Background information
- Also known as: JH&TRS, The Rainbow Seekers
- Origin: Lansing, Michigan, United States
- Genres: Rock, americana, soul, jam, folk rock, bluegrass, funk rock, pop rock, alternative rock
- Years active: 2011–present
- Labels: Bad Mascot / Universal (US), Bigger Brush Media (ROW)
- Members: Joe Hertler Ryan Hoger Rick Hale Aaron Stinson Micah Bracken Kevin Pritchard (non-touring member / producer) Jason Combs Ryan McMahon
- Past members: Kim Vi Shawn Adams Joshua Holcomb
- Website: joehertler.com

= Joe Hertler & The Rainbow Seekers =

American rock band

Joe Hertler & The Rainbow Seekers is an American rock band from Michigan, led by musician, songwriter, and producer, Joe Hertler. He primarily composes his songs on acoustic guitar.

== History ==
Joe Hertler recorded his first album "The Hard Times LP" in 2009 as a Sophomore at Central Michigan University, in his dorm room. He started performing music publicly at Kaya Coffee House in Mt. Pleasant, Michigan to impress a girl who hosted an open-mic night. His second solo release "Sleeping Giant EP" was released in 2010, independently. He formed his band The Rainbow Seekers, after meeting guitarist Ryan Hoger in college and performing alongside bassist Kevin Pritchard, keyboardist Shawn Adams, saxophonist Aaron Stinson, and drummer Rick Hale on New Year's Eve 2010 during Mittenfest, in Ypsilanti, Michigan. The band name The Rainbow Seekers originated from Joe Sample's album titled Rainbow Seeker.

=== 2011-13: On Being ===
In November 2011 the band released On Being via Bigger Brush Media. The band performed at CMJ Music Marathon in Brooklyn, New York, Common Ground Music Festival in Lansing, Michigan, Electric Forest Festival in Rothbury, Michigan, and South By Southwest Music Festival in Austin, TX.

==== Track-listing ====
1. Ego Loss on Grand River Avenue
2. We Are Everything
3. Oh, Dear Lover
4. Carbon c14
5. Good Times
6. What It Feels Like To Drown
7. Ask The Dust (sometimes listed as Ask The Dusk)
8. Devil, Don't You Steal My Bicycle
9. Best Friend
10. J.L. Hudson
11. The Quilt (Bonus)
The band performed often wearing fur coats, Hawaiian shirts, and Joe Hertler wearing the state flag of Michigan as a cape, and played alongside artists like Electric Six, Frontier Ruckus, The Civil Wars, Matt Pond PA, Dale Earnhardt Jr Jr, Breathe Owl Breathe, Chris Bathgate, and Atomic Tom, as well as selling out their own shows across Michigan.

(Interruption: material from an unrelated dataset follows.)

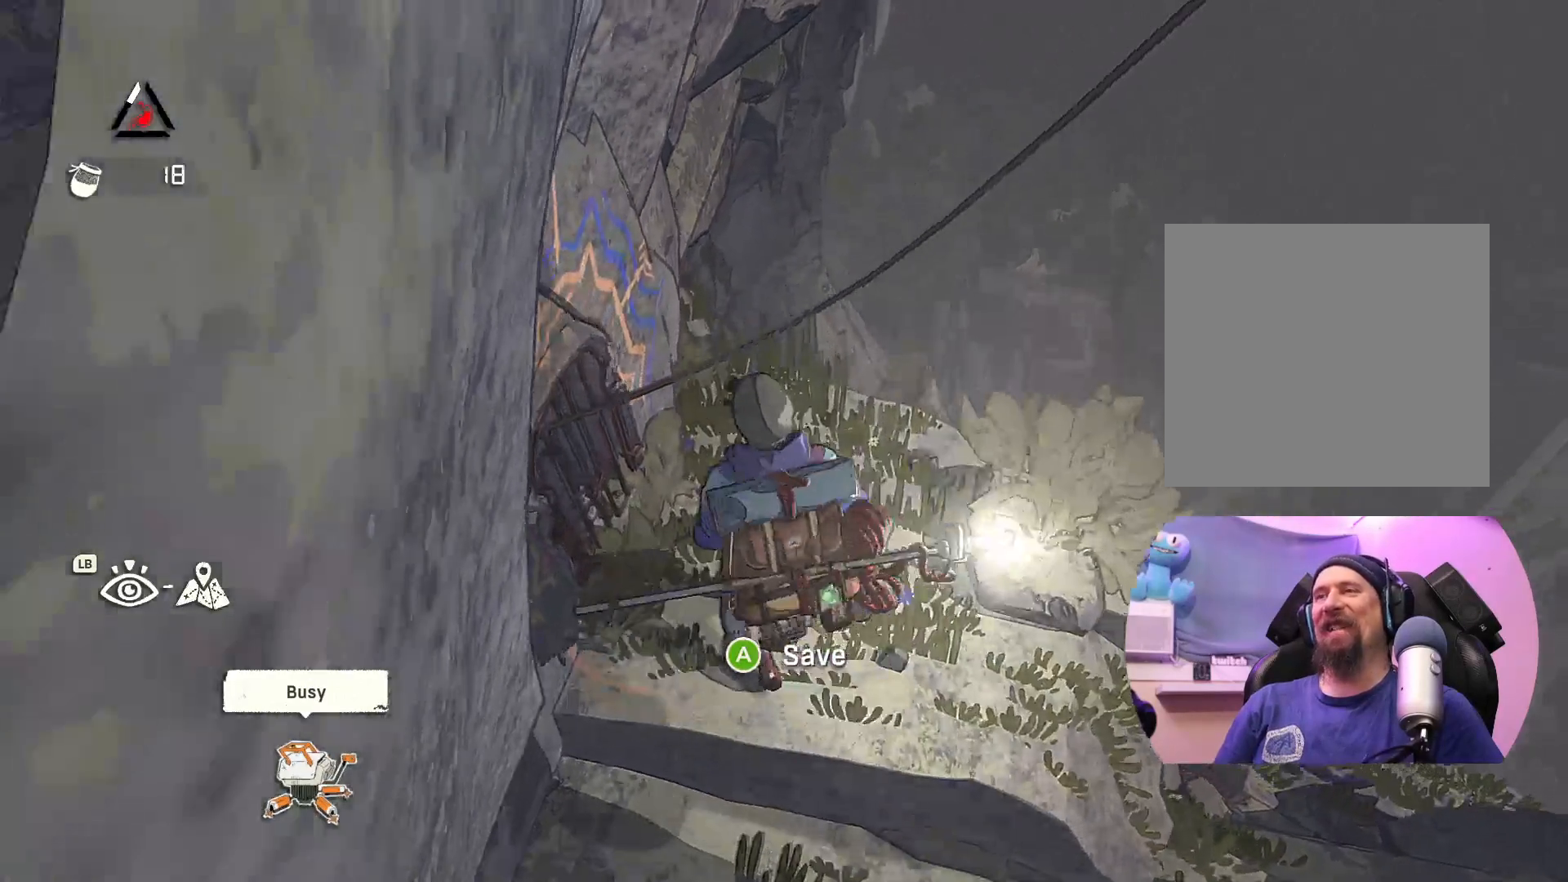
{"buttons": ["A"], "left_stick": "center", "right_stick": "center", "events": [[383, "A", "down"]]}
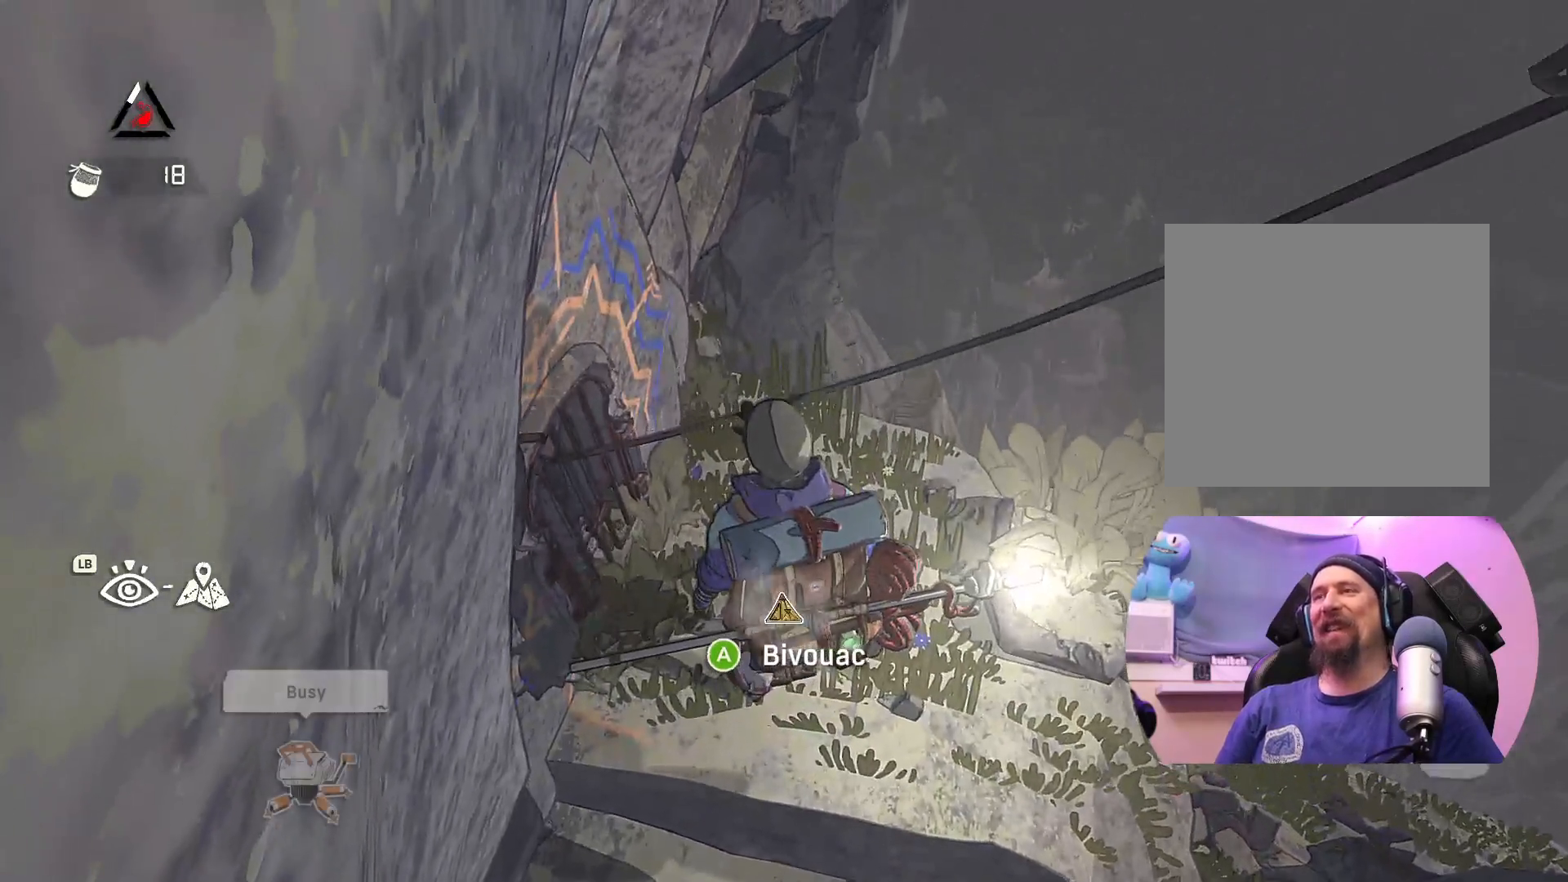
{"buttons": [], "left_stick": "center", "right_stick": "center", "events": [[33, "A", "up"]]}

=== 2013-15: The Russell Sessions & No Money (Jetski) ===

==== The Russell Sessions ====
In April 2013 the band released a limited edition 5 song CD/DVD titled The Russell Sessions, the content was shot at The Russell Industrial Center in Detroit, Michigan. The band also added Saxophonist Aaron Stinson, and keyboardist Micah Bracken replaced Shawn Adams.

===== Track-listing =====
1. The Garden [Live]
2. Your Story [Live]
3. Feel [Live]
4. River Runs Dry [Live]
5. Red Wings [Live]

==== No Money (Jetski) ====
The group released No Money (Jetski) as a single in April 2014, after attending South by Southwest Music Festival in Austin, TX where they recorded a music video for the song. The song was written when Joe Hertler was working as a student teacher and described himself as "desperately broke".

=== 2015-16: Terra Incognita ===
The band's sophomore album Terra Incognita was released on February 17, 2015, via a distribution deal with Universal Music Group's Bad Mascot label. Initially the album was planned for November 2014 release. The album was produced by the band's Bassist Kevin Pritchard, and recorded in the basement of a Dentist's office in Lansing, Michigan. Hertler claimed "We made [the album, in sections of] ‘Birth,’ Sex’ and ‘Death.’ It is the overarching theme of the record." After releasing the album the band went on their first US tour that included stops in Denver, Colorado, Los Angeles, California, Scottsdale, Arizona., and included another stop at South By Southwest in Austin, TX. Additionally the band added Violist Joshua Holcomb to their lineup. The band also performed at Summer Camp Music Festival in Illinois. While on tour the band plays Magic: The Gathering and Super Smash Bros. Melee.

==== Track-listing ====
1. The Garden
2. Your Story
3. Hometown
4. Captain America
5. Trying To Break Your Heart
6. Feel
7. Future Talk
8. Betelgeuse
9. King Is Dead
10. Here Be Dragons
11. River Runs Dry
12. Red Wings
13. Dr. Dre (Home For A Funeral) (Bonus Track)
14. No Money (Jetski) (Bonus Track)
In addition to the album release Hertler put out his first children's book titled The Beautiful Monster, which he wrote in college.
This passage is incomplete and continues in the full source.